Washington and California already banned octopus farming in 2024. With this vote, New York joins them, and becomes the first state in the East to do so, sending a signal that this fight isn't confined to one coast.
What the Bill Does
Sponsored by Senator Monica Martinez and Assembly Member Tony Simone, S.7421B/A.8043C is straightforward. Once signed, New York’s octopus farming ban will prohibit the aquaculture of any species of octopus for human consumption anywhere in New York State. It will carry civil penalties of up to $1,000 per day, per violation, enforced by the Department of Environmental Conservation.
Governor Hochul will have ten days to sign the bill once it’s delivered to her desk, and she has until the end of 2026 to act.
A Coalition Win, Years in the Making
This victory is the result of a multi-year campaign led by Woodstock Farm Sanctuary and Voters For Animal Rights (VFAR), with World Animal Protection US proud to work alongside them as part of the coalition pushing this bill across the finish line. The legislation moved through committee and onto the floor on the strength of thousands of constituent calls, emails, and petition signatures from New Yorkers who didn't want to wait until an octopus farm showed up in their backyard to do something about it.
Woodstock Farm Sanctuary and Voters For Animal Rights tracked this campaign closely from the start, warning early on about what was at stake if New York didn’t act before an industry took root. The lesson running through that coverage, and through years of fighting an entrenched industry after the fact—as advocates have done in court over New York’s last two foie gras farms—is that prevention is far easier than a years-long legal battle against an industry with money, jobs, and lobbyists behind it. Octopus farming doesn’t have any of that in New York yet. Now, thanks to this vote, it never will.

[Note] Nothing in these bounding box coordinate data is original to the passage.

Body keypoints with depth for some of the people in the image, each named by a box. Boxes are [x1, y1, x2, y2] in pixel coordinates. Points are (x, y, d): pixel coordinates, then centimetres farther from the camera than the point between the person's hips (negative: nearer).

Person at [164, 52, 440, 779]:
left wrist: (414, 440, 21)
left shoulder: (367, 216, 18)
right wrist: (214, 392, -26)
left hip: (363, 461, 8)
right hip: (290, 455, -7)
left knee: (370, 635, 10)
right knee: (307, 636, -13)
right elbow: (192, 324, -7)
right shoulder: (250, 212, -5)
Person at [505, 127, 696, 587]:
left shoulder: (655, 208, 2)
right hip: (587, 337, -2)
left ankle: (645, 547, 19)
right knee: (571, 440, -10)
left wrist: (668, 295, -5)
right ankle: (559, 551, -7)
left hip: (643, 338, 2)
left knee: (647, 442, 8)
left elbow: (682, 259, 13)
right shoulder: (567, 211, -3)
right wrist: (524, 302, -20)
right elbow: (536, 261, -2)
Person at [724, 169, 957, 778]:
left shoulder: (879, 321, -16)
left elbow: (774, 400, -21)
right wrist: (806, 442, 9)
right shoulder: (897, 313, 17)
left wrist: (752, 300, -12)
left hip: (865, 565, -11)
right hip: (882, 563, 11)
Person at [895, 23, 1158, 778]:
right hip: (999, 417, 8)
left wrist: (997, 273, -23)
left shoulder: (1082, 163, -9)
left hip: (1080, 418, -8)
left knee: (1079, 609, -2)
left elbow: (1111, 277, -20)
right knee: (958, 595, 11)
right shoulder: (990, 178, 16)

As a recent op-ed by the bill’s prime sponsor, Assembly Member Tony Simone, put it, New York had a rare opportunity to stop a form of animal cruelty before it ever started, and lawmakers took it. For anyone who wants to see exactly what they voted on, the bill itself, S.7421B, is short, direct, and worth a read.
What Comes Next
The bill still needs to be delivered to and signed by Governor Hochul before it becomes law. World Animal Protection US will continue working with our coalition partners to keep the pressure on until her signature makes this ban official.
For now, this is a moment to recognize what’s possible when organizations and everyday advocates work together long before a crisis forces their hand. Octopuses in New York will never know what industrial farming would have meant for them, and if you want a reminder of exactly why that matters, these are animals worth getting to know. That’s the win.